Saturday, October 20, 2012

Book Review - Color Me Grey

My rating: 2.5 / 5

I'm afraid this one's a bit of a stinker.  I generally try to focus on books I like here, and to be honest there were things I liked, but man, there is a LOT wrong with this poor book.

Now, I have to point out in the book's defence that I did read all the way to the end, so it must have had something going for it.  I don't believe in continuing to read books that suck.  I did eventually get pulled into the story, and although I nearly closed it a dozen times, I never quite stopped reading.  I won't read any more in the series, though.

There is a really cool concept behind the book.  A young woman answers a mysterious help-wanted ad and gets recruited into a freelance spy agency.  After that it's non-stop action as she trains, goes on missions, faces setbacks and learns to overcome them.  There are some really cool elements.

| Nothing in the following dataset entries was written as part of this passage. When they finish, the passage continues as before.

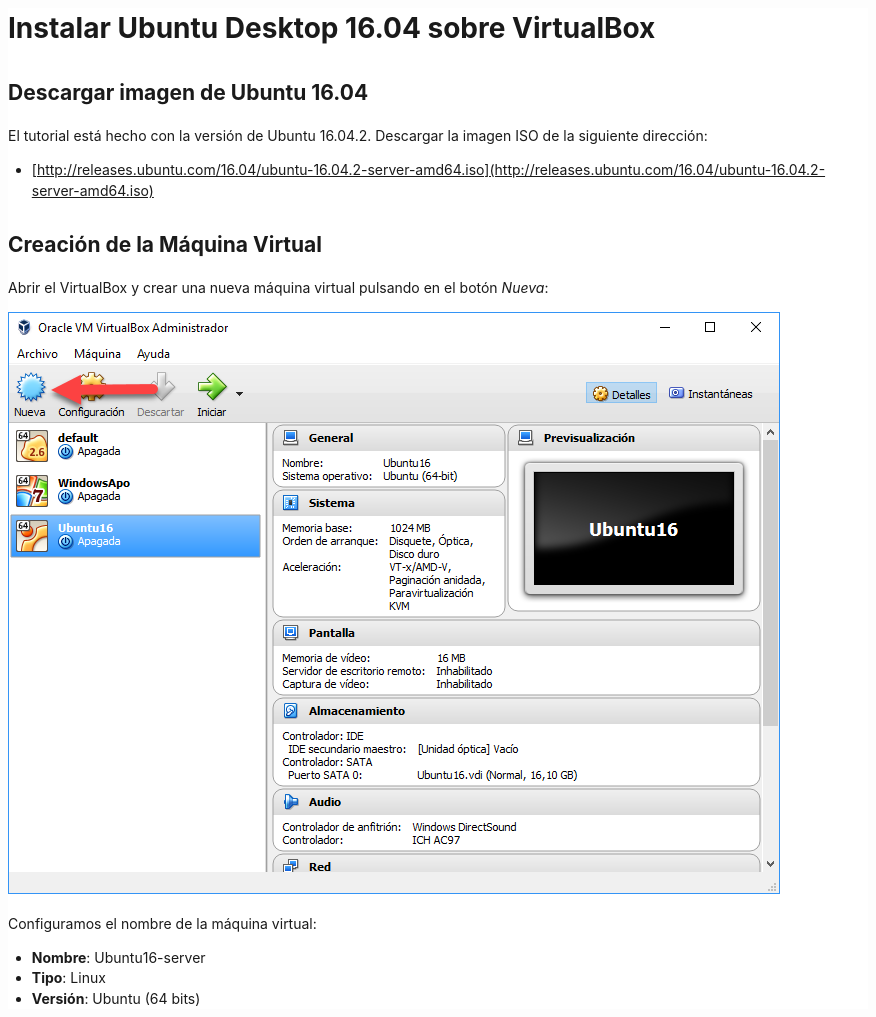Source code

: # Instalar Ubuntu Desktop 16.04 sobre VirtualBox

## Descargar imagen de Ubuntu 16.04

El tutorial está hecho con la versión de Ubuntu 16.04.2. Descargar la imagen ISO de la siguiente dirección:

* [http://releases.ubuntu.com/16.04/ubuntu-16.04.2-server-amd64.iso](http://releases.ubuntu.com/16.04/ubuntu-16.04.2-server-amd64.iso)

## Creación de la Máquina Virtual

Abrir el VirtualBox y crear una nueva máquina virtual pulsando en el botón _Nueva_:

<kbd>![img01](/images/01_config_vbox/img01.png)</kbd>

Configuramos el nombre de la máquina virtual:

* **Nombre**: Ubuntu16-server
* **Tipo**: Linux
* **Versión**: Ubuntu (64 bits)
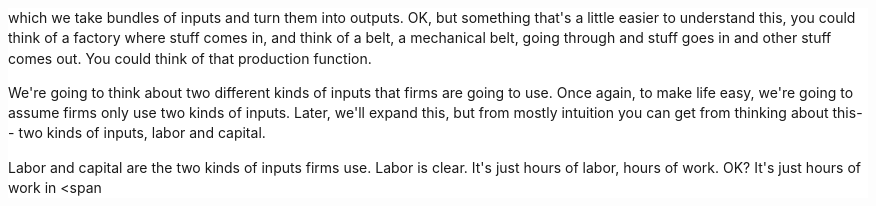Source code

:   <span m='291100'>which</span> <span m='291250'>we</span> <span
  m='291310'>take</span> <span m='291550'>bundles</span> <span
  m='291890'>of</span> <span m='291970'>inputs</span> <span
  m='292510'>and</span> <span m='292660'>turn</span> <span
  m='292830'>them</span> <span m='292940'>into</span> <span
  m='293090'>outputs.</span> <span m='294590'>OK,</span> <span
  m='295040'>but</span> <span m='295320'>something that's</span> <span
  m='295390'>a</span> <span m='295660'>little</span> <span
  m='295880'>easier</span> <span m='296170'>to</span> <span
  m='296450'>understand</span> <span m='297030'>this,</span> <span
  m='297280'>you could</span> <span m='297430'>think</span> <span
  m='297580'>of</span> <span m='297670'>a</span> <span m='298000'>factory</span>
  <span m='298540'>where</span> <span m='298660'>stuff</span> <span
  m='298920'>comes</span> <span m='299170'>in,</span> <span
  m='299330'>and</span> <span m='299760'>think</span> <span m='299890'>of</span>
  <span m='299960'>a</span> <span m='300440'>belt,</span> <span
  m='301350'>a</span> <span m='301560'>mechanical</span> <span
  m='302040'>belt,</span> <span m='302320'>going</span> <span m='302490'>through
  and</span> <span m='302670'>stuff</span> <span m='302890'>goes</span> <span
  m='303090'>in and</span> <span m='303220'>other</span> <span
  m='303380'>stuff</span> <span m='303590'>comes</span> <span
  m='303830'>out.</span> <span m='304320'>You could</span> <span
  m='304490'>think</span> <span m='304640'>of</span> <span
  m='304690'>that</span> <span m='304880'>production</span> <span
  m='305310'>function.</span> </p><p><span m='306840'>We're</span> <span
  m='307080'>going</span> <span m='307140'>to</span> <span
  m='307210'>think</span> <span m='307330'>about</span> <span
  m='307630'>two</span> <span m='307900'>different</span> <span
  m='308220'>kinds</span> <span m='308520'>of</span> <span
  m='308600'>inputs</span> <span m='309720'>that</span> <span
  m='309880'>firms</span> <span m='310180'>are</span> <span
  m='310230'>going</span> <span m='310330'>to</span> <span
  m='310370'>use.</span> <span m='311000'>Once</span> <span
  m='311210'>again,</span> <span m='311360'>to</span> <span
  m='311420'>make</span> <span m='311610'>life</span> <span
  m='311800'>easy,</span> <span m='312050'>we're going to</span> <span
  m='312210'>assume</span> <span m='312530'>firms</span> <span
  m='312790'>only</span> <span m='313100'>use two</span> <span
  m='313280'>kinds</span> <span m='313540'>of</span> <span
  m='313610'>inputs.</span> <span m='314970'>Later,</span> <span
  m='315250'>we'll</span> <span m='315380'>expand</span> <span
  m='315820'>this,</span> <span m='316510'>but</span> <span
  m='316840'>from</span> <span m='317170'>mostly</span> <span
  m='317670'>intuition</span> <span m='317960'>you can</span> <span
  m='318250'>get</span> <span m='318400'>from</span> <span
  m='318530'>thinking</span> <span m='318730'>about</span> <span
  m='318920'>this--</span> <span m='319090'>two</span> <span
  m='319240'>kinds</span> <span m='319490'>of</span> <span
  m='319560'>inputs,</span> <span m='320400'>labor</span> <span
  m='321650'>and</span> <span m='321830'>capital.</span> </p><p><span
  m='323760'>Labor</span> <span m='324570'>and</span> <span
  m='324730'>capital</span> <span m='325610'>are</span> <span
  m='325710'>the</span> <span m='325840'>two</span> <span
  m='326030'>kinds</span> <span m='326280'>of</span> <span
  m='326350'>inputs</span> <span m='326730'>firms</span> <span
  m='327010'>use.</span> <span m='328590'>Labor</span> <span
  m='329530'>is</span> <span m='329710'>clear.</span> <span
  m='330340'>It's</span> <span m='330550'>just</span> <span
  m='330950'>hours</span> <span m='331360'>of</span> <span
  m='331450'>labor,</span> <span m='331960'>hours</span> <span
  m='332260'>of</span> <span m='332380'>work.</span> <span m='334550'>OK?</span>
  <span m='335550'>It's</span> <span m='335760'>just</span> <span
  m='337050'>hours</span> <span m='337390'>of</span> <span
  m='337500'>work</span> <span m='337810'>in</span> <span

But that ad she sees, the one that puts the story in motion?  It happens a dozen pages into the book.  Everything, every last thing, in the first dozen pages is backstory, and it's DULL.  I skimmed page after page after page, until I came to the ad.  And I had no problem following things from that point on.  Hey, Phelps, cut the first ten pages!  Completely!

The rest of the chapter plunges into moronic backstory, but eventually she goes to apply for the job, and things pick up nicely.  She gushes a lot about how sexy the men are, which gets old fast, but there's an air of mystery and menace as she gets through the evaluation process.  

She recruits a talented friend to help her out, and they compete with another applicant in some pretty cool ways.  From there the stakes keep rising, and there's always something new around the next corner.  In many ways it's a fun potboiler of a book.

But it's also unintentionally hilarious.  Comma errors?  They happen to everyone.  Rappel vs. repel?  Anyone can make that mistake.  But "a vile of liquid?"  It's not a typo, either.  She calls it a "vile" twice.  

There is some good, solid storytelling, paired with writing that varies between adequate and incompetent.  I suspect that, ten years from now, Phelps will be a pretty good writer, and she'll look back on this book with keen embarrassment.  

But at least the price is right.  Color Me Grey is free, so you can check it out and see if the writing bugs you enough to ruin the story.  I recommend starting at Chapter 2.  If the premise (and it's a really good premise) really appeals to you, give the book a chance.  At the very least you can enjoy a feminist James Bond fantasy with plenty of unintentional laughs.